▸ Records supplied
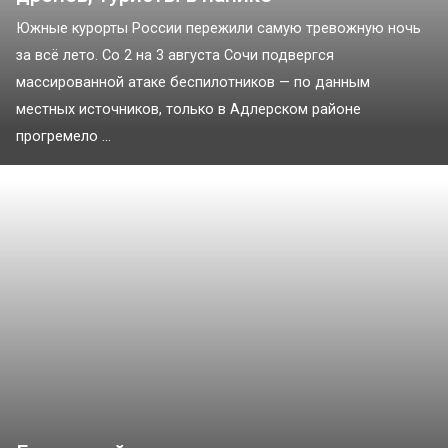
Южные курорты России пережили самую тревожную ночь
за всё лето. Со 2 на 3 августа Сочи подвергся
массированной атаке беспилотников — по данным
местных источников, только в Адлерском районе
прогремело ...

▸ What this task involves
Your output should be an exact copy of every line from the one containing "местных источников, только в Адлерском районе" through the end of the records.

▸ Answer to this exercise
местных источников, только в Адлерском районе
прогремело ...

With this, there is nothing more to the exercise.